* Task
List every line in this data where the string "segmentem" occurs.

Segment Open

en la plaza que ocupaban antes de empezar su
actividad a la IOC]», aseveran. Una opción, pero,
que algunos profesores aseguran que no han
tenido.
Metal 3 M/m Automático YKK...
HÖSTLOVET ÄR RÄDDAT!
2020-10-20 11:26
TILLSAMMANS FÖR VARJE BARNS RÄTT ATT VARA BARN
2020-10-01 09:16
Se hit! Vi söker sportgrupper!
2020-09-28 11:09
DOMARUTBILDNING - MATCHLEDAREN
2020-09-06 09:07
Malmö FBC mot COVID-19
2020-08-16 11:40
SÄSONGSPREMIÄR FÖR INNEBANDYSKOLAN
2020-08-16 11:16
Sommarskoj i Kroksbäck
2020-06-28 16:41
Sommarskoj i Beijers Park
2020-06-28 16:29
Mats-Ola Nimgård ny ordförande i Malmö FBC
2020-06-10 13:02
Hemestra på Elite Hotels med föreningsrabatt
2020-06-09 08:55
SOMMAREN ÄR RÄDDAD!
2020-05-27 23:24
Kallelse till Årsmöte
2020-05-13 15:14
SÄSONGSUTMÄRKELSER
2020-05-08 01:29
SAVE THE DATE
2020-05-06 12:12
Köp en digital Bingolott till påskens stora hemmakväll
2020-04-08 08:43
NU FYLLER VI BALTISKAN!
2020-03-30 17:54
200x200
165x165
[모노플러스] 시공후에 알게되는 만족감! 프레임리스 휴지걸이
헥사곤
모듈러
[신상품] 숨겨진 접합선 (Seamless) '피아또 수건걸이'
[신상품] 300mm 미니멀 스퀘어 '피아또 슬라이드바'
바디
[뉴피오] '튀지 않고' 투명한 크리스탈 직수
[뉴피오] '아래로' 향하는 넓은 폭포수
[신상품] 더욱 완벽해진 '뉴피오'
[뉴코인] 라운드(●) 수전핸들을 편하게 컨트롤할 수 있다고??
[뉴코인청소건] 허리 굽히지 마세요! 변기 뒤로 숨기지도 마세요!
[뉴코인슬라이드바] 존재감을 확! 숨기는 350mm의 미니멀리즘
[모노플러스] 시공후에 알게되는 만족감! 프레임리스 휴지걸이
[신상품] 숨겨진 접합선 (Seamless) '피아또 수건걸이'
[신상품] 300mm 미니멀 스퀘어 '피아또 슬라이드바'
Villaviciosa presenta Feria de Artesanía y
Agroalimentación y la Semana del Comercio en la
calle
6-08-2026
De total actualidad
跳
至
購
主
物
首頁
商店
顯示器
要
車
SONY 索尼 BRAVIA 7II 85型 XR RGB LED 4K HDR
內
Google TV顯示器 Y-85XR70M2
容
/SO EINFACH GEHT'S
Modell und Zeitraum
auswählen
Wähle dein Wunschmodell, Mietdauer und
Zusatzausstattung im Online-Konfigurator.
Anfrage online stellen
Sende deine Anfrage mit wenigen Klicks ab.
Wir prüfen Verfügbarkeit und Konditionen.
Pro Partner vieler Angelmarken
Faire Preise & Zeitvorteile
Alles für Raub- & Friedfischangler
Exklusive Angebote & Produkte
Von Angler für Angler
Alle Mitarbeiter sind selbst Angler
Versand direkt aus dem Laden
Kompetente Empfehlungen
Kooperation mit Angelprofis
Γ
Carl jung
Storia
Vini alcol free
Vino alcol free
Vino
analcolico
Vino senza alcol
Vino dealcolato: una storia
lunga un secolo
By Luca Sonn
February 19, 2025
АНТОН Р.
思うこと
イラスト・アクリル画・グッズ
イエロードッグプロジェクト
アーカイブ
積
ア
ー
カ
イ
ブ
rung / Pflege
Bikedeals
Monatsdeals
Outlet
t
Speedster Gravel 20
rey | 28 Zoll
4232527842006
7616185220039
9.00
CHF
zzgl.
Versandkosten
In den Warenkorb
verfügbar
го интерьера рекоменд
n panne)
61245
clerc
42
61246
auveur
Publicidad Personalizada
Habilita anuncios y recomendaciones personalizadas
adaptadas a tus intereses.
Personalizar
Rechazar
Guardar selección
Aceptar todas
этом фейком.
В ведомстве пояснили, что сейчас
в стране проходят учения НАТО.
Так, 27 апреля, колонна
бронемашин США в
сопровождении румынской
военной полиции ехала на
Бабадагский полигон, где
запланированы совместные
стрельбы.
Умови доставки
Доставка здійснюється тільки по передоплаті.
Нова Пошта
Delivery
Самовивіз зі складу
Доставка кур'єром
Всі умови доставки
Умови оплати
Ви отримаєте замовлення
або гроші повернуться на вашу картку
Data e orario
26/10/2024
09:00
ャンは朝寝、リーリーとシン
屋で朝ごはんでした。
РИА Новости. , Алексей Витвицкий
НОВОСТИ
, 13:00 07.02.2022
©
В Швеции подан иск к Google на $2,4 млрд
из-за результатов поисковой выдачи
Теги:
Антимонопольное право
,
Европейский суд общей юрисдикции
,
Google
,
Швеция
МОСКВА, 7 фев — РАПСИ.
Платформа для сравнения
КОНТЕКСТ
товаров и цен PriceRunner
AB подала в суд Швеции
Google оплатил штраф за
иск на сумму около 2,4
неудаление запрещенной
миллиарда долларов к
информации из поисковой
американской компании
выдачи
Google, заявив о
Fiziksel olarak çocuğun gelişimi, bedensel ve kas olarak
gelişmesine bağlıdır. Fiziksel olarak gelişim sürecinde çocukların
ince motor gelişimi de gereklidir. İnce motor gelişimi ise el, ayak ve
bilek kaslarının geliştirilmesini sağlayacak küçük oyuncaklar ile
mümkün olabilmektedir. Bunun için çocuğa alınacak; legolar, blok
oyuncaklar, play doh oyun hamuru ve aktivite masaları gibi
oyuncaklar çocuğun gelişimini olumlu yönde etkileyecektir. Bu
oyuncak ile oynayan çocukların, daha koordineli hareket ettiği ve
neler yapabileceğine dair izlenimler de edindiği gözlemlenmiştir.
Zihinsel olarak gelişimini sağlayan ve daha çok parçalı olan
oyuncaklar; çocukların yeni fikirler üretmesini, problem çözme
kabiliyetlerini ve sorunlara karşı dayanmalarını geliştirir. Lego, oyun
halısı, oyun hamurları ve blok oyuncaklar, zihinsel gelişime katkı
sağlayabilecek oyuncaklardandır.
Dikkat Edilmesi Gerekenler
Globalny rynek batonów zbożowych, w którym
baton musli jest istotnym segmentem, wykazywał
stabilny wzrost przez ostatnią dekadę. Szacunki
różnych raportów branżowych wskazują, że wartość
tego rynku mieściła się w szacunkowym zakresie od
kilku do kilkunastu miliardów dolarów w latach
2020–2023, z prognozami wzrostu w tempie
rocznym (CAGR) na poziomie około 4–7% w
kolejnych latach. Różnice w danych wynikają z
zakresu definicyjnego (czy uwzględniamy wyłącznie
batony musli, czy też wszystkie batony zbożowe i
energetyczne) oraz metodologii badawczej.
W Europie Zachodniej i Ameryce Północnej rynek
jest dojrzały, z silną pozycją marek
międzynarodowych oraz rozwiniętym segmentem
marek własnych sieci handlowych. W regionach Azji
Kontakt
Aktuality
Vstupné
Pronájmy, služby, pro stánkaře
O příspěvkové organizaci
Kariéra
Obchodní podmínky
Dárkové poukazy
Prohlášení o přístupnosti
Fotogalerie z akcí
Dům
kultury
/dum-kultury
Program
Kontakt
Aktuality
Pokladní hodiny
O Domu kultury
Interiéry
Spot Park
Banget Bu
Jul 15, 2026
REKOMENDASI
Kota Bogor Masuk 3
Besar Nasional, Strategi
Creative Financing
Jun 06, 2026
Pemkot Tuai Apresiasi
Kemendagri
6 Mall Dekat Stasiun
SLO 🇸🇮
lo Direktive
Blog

Segment Closed

* Output of the exercise
baton musli jest istotnym segmentem, wykazywał
międzynarodowych oraz rozwiniętym segmentem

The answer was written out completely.